Your task
In the records below, find the line that contains "<!-- poi labels -->" and the line that contains "<!-- water labels -->", then retype exactly those two lines and every line between them.
◆ ◆ ◆ ◆ ◆ ◆ ◆
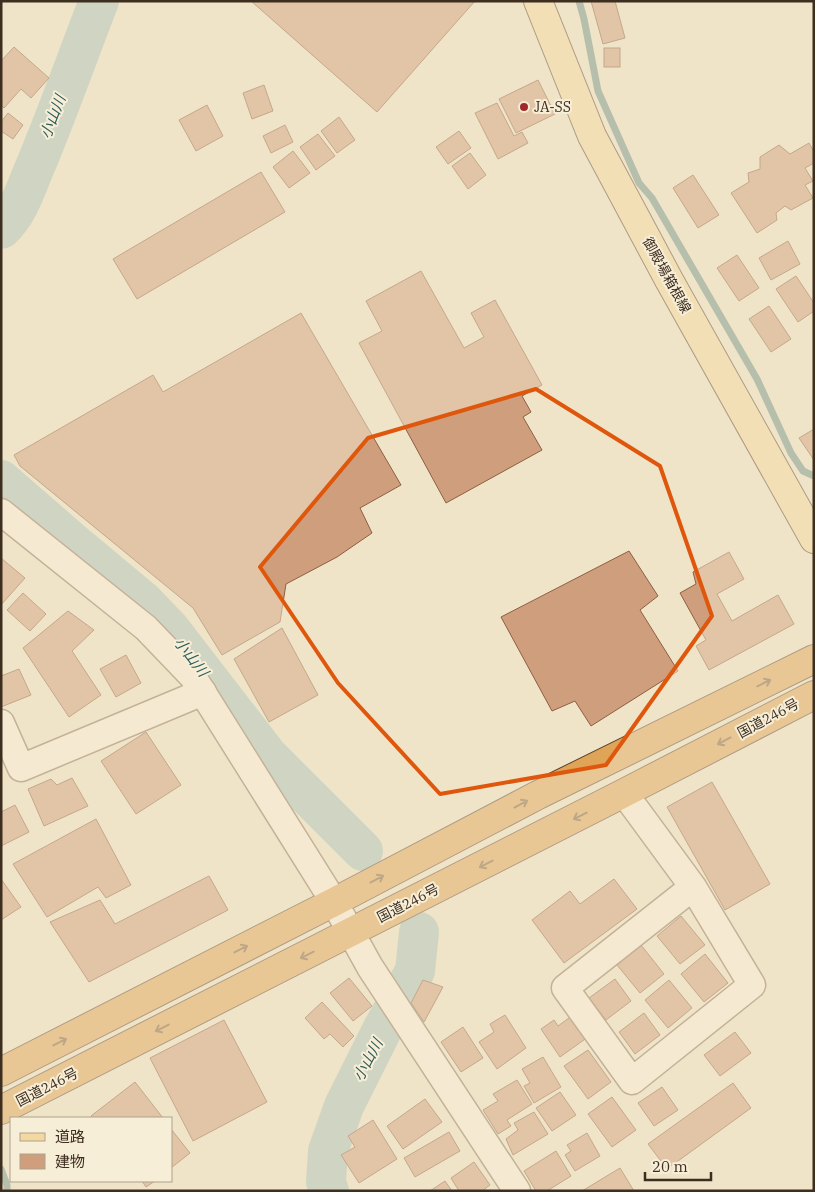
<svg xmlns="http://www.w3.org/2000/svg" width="815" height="1192" viewBox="0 0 815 1192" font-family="'IBM Plex Serif','Noto Sans JP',serif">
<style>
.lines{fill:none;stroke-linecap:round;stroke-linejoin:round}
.stream{stroke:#6f938a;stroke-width:7}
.river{stroke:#a9c4bc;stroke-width:40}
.building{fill:#cf9f7d;stroke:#8d5f41}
.minor-casing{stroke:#8d765c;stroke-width:29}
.major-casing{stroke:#5b4430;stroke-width:30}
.highway-casing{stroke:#5b4430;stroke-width:30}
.minor{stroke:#faf1dc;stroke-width:26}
.major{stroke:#f3d9a0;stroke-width:28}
.highway{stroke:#e0a458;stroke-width:28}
.oneway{stroke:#7e5d36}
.marked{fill:none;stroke:#df570d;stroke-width:4;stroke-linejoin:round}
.poi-dot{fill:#9e2a2b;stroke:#f7eed8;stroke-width:2}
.labels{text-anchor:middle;stroke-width:4;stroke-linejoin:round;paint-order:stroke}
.poi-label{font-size:14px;fill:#3d2e20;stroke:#f7eed8;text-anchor:start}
.street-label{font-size:14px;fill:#3d2e20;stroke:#f7eed8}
.water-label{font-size:15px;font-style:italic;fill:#2f5d5a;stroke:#f7eed8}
</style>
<rect width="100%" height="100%" fill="#f0e4c8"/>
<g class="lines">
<!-- stream -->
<g class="stream">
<polyline points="579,1 584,19 598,91 639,183 652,198 757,379 791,453 803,471 814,476"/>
<polyline points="1,1169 7,1185 7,1191"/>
</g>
<!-- river -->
<g class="river">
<path d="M1 229C20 212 27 184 37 162 59 109 78 55 99 1"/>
<polyline points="1,480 70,540 142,600 170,629 268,756 363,851"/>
<polyline points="329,1191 326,1182 328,1151 344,1106 383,1028 415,971 419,932"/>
</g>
</g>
<!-- building -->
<g class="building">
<polygon points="251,1 475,1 377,112"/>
<polygon points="591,1 615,1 625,38 603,44"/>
<polygon points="14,47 49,78 31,98 21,89 4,108 1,105 1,61"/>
<rect x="604" y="48" width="16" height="19"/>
<polygon points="538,80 555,114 516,133 499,99"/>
<polygon points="264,85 273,111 252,119 243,93"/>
<polygon points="497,103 514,136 522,132 528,143 498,159 475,113"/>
<polygon points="207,105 223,136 196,151 179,120"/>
<polygon points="8,113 23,125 13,139 1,131 1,122"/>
<polygon points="339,117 355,140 337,153 321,131"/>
<polygon points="285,125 293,142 271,153 263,136"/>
<polygon points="459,131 471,148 448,164 436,147"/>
<polygon points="318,134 335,156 316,170 300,147"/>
<polygon points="809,143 814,152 814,163 805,168 813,181 805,185 813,198 791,210 785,206 776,213 777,220 757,233 731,193 749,182 748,173 760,169 760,157 779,145 790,154"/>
<polygon points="293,151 310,173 289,188 273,167"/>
<polygon points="470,153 486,175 468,189 452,166"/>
<polygon points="261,172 285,212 137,299 113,259"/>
<polygon points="693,175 719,215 698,228 673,188"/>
<polygon points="788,241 800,264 771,280 759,258"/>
<polygon points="737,255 759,288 739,301 717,268"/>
<polygon points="421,271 464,348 484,337 471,313 495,300 542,385 522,396 531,412 523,417 542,450 446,503 359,343 382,331 366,301"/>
<polygon points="796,276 814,303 814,311 798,322 776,289"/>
<polygon points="769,306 791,339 771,352 749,319"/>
<polygon points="301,313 401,485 360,508 372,533 337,557 286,584 280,622 222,655 193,608 20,466 14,455 153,375 163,392"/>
<polygon points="814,429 814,460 799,438"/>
<polygon points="629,551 658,596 640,610 678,671 591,726 575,701 552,711 501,617"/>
<polygon points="729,552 744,579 717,594 732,621 778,595 794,624 709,670 696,646 706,640 680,593 696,584 693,572"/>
<polygon points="1,558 25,578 1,605"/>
<polygon points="23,593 46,614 30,631 7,610"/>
<polygon points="68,611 94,630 72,651 101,695 69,717 23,648"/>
<polygon points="282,628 318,695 269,722 234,659"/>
<polygon points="126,655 141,683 116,697 100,669"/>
<polygon points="19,669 31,695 1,707 1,676"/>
<polygon points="146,732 181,785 136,814 101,761"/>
<polygon points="72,778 88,806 44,826 28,789 51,779 57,785"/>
<polygon points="712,782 770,884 725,910 667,807"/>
<polygon points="15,805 29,832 1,846 1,812"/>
<polygon points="96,819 131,885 106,898 98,887 47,917 13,864"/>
<polygon points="209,876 228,910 89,982 50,922 100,900 115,924"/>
<polygon points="1,879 21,907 1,920"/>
<polygon points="614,879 637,909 564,963 532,920 570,891 580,904"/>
<polygon points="681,916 705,945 680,964 657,936"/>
<polygon points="641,945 664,974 640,993 617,965"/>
<polygon points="705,954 728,983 704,1002 681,974"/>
<polygon points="349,978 372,1006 353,1021 330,993"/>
<polygon points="615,979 631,1001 606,1020 589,998"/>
<polygon points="423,980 443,987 424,1022 411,1003"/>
<polygon points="669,980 692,1008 668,1028 645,1000"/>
<polygon points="322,1002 354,1036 343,1047 330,1034 324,1039 305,1018"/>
<polygon points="644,1013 660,1035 635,1054 619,1032"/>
<polygon points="505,1015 526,1048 497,1069 479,1042 494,1032 490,1024"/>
<polygon points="573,1015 588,1037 560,1057 541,1029 554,1020 558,1026"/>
<polygon points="224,1020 267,1102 193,1141 150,1058"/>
<polygon points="463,1027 483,1058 461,1072 441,1042"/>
<polygon points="735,1032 751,1053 720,1076 704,1055"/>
<polygon points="588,1050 611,1082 588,1099 564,1066"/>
<polygon points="543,1057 561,1087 534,1103 524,1086 530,1083 522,1069"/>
<polygon points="517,1080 532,1104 507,1120 511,1126 498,1134 483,1110 498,1101 493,1094"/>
<polygon points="135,1082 163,1118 93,1118 91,1116"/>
<polygon points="733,1083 751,1108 667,1169 648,1144"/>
<polygon points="662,1087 678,1110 654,1126 638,1103"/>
<polygon points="560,1092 576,1115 552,1131 536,1108"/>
<polygon points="612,1097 636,1130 612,1147 588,1114"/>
<polygon points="425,1099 442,1122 403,1149 387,1126"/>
<polygon points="534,1112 548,1134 513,1155 506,1139 518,1130 514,1123"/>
<polygon points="373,1120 397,1159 359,1183 341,1155 355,1147 348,1136"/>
<polygon points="171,1129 190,1153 171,1168"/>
<polygon points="449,1132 460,1151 415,1177 404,1158"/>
<polygon points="587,1133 600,1156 575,1171 565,1155 571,1151 567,1145"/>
<polygon points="556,1151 571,1176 547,1191 536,1191 524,1171"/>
<polygon points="474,1162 490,1185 482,1191 459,1191 451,1178"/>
<polygon points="620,1168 634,1191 582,1191"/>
<polygon points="142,1181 155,1181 146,1187"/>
<polygon points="445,1181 452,1191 430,1191"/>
</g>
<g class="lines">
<!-- minor casing -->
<g class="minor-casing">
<g id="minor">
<polyline points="1,512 146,628 193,677 334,902 370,967 517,1191"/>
<polyline points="1,723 21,768 203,692"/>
<polyline points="624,793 693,887 752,985 632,1081 565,988 693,887"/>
</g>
</g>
<!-- major casing -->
<g class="major-casing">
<polyline id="major" points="538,1 592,136 669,280 814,539"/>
</g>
<!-- highway casing -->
<g class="highway-casing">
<g id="highway">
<polyline points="1,1072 334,902 538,795 814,659"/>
<polyline points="1,1110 624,793 814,695"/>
</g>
</g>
<!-- minor -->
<use href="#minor" class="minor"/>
<!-- major -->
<use href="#major" class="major"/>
<!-- highway -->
<use href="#highway" class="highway"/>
</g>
<!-- one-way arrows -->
<defs><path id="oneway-shaft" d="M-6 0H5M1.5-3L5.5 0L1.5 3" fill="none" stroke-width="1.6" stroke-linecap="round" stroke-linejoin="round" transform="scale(1.25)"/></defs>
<g class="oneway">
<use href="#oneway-shaft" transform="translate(764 683) rotate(-26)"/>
<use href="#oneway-shaft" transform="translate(724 741) rotate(152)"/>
<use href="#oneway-shaft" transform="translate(521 804) rotate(-28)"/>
<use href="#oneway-shaft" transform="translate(580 816) rotate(153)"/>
<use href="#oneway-shaft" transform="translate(486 864) rotate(153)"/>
<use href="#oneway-shaft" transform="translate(377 879) rotate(-28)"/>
<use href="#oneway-shaft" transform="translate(241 949) rotate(-27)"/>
<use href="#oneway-shaft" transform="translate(307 955) rotate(153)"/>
<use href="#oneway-shaft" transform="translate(162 1028) rotate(153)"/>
<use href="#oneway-shaft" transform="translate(60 1042) rotate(-27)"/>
</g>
<!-- marked area -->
<path d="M0 0H815V1192H0ZM536 389 660 466 712 616 606 765 440 794 338 683 260 567 368 438Z" fill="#f0e4c8" fill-opacity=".55" fill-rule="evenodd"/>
<path class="marked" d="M536 389 660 466 712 616 606 765 440 794 338 683 260 567 368 438Z"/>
<!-- markers -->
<circle class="poi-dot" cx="524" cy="107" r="5"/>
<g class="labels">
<!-- poi labels -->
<g class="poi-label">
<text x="534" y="112">JA-SS</text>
</g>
<!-- street labels -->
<g class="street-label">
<text transform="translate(667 275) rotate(61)" y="5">御殿場箱根線</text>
<text transform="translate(768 718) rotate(-28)" y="5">国道246号</text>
<text transform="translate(408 903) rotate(-27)" y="5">国道246号</text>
<text transform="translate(47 1087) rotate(-27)" y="5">国道246号</text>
</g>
<!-- water labels -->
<g class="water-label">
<text transform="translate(53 117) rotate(-69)" y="5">小山川</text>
<text transform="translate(191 657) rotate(52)" y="5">小山川</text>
<text transform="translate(368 1060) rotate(-62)" y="5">小山川</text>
</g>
</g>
<!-- border -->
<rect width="815" height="1192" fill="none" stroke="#3d2e20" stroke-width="5"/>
<!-- legend -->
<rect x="10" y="1117" width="162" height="65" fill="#f7eed8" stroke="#ada18e"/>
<rect x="20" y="1133" width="25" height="8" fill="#f3d9a0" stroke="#ada18e"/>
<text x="55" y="1142" font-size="15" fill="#3d2e20">道路</text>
<rect x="20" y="1154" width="25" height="15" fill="#cf9f7d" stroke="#ada18e"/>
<text x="55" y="1167" font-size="15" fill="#3d2e20">建物</text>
<!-- scale -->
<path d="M645 1172v8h66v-8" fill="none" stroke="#3d2e20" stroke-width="2.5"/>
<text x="652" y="1172" font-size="15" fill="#3d2e20" stroke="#f7eed8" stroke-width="4" paint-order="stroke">20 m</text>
</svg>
◆ ◆ ◆ ◆ ◆ ◆ ◆
Solution to this task
<!-- poi labels -->
<g class="poi-label">
<text x="534" y="112">JA-SS</text>
</g>
<!-- street labels -->
<g class="street-label">
<text transform="translate(667 275) rotate(61)" y="5">御殿場箱根線</text>
<text transform="translate(768 718) rotate(-28)" y="5">国道246号</text>
<text transform="translate(408 903) rotate(-27)" y="5">国道246号</text>
<text transform="translate(47 1087) rotate(-27)" y="5">国道246号</text>
</g>
<!-- water labels -->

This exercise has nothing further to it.